▶ [Exercise brief]: When you write out the material, keep every line exactly as it is.
▬▬▬▬▬▬▬▬▬▬
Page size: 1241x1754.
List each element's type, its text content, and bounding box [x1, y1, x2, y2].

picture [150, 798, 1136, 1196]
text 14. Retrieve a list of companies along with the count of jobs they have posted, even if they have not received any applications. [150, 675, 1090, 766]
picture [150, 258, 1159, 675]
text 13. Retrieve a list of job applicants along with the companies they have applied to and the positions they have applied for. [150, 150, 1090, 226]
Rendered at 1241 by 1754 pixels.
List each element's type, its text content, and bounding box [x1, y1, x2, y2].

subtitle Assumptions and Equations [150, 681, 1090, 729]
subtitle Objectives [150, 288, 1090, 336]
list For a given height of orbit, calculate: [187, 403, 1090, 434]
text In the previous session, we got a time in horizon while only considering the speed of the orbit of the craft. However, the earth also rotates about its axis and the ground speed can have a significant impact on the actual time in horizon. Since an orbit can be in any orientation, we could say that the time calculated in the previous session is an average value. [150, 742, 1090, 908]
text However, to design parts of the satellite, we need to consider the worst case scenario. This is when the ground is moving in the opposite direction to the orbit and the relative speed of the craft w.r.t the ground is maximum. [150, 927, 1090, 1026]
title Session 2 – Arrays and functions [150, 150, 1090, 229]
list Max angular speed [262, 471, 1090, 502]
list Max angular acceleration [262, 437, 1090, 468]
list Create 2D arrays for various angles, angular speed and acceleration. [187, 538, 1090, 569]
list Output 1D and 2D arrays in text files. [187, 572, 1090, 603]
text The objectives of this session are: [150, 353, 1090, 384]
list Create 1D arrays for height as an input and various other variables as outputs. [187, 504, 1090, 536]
▬▬▬▬▬▬▬▬▬▬
▶ [Response to the task]:
Page size: 1241x1754.
List each element's type, its text content, and bounding box [x1, y1, x2, y2].

picture [150, 798, 1136, 1196]
text 14. Retrieve a list of companies along with the count of jobs they have posted, even if they have not received any applications. [150, 675, 1090, 766]
picture [150, 258, 1159, 675]
text 13. Retrieve a list of job applicants along with the companies they have applied to and the positions they have applied for. [150, 150, 1090, 226]
Rendered at 1241 by 1754 pixels.
List each element's type, its text content, and bounding box [x1, y1, x2, y2].

subtitle Assumptions and Equations [150, 681, 1090, 729]
subtitle Objectives [150, 288, 1090, 336]
list For a given height of orbit, calculate: [187, 403, 1090, 434]
text In the previous session, we got a time in horizon while only considering the speed of the orbit of the craft. However, the earth also rotates about its axis and the ground speed can have a significant impact on the actual time in horizon. Since an orbit can be in any orientation, we could say that the time calculated in the previous session is an average value. [150, 742, 1090, 908]
text However, to design parts of the satellite, we need to consider the worst case scenario. This is when the ground is moving in the opposite direction to the orbit and the relative speed of the craft w.r.t the ground is maximum. [150, 927, 1090, 1026]
title Session 2 – Arrays and functions [150, 150, 1090, 229]
list Max angular speed [262, 471, 1090, 502]
list Max angular acceleration [262, 437, 1090, 468]
list Create 2D arrays for various angles, angular speed and acceleration. [187, 538, 1090, 569]
list Output 1D and 2D arrays in text files. [187, 572, 1090, 603]
text The objectives of this session are: [150, 353, 1090, 384]
list Create 1D arrays for height as an input and various other variables as outputs. [187, 504, 1090, 536]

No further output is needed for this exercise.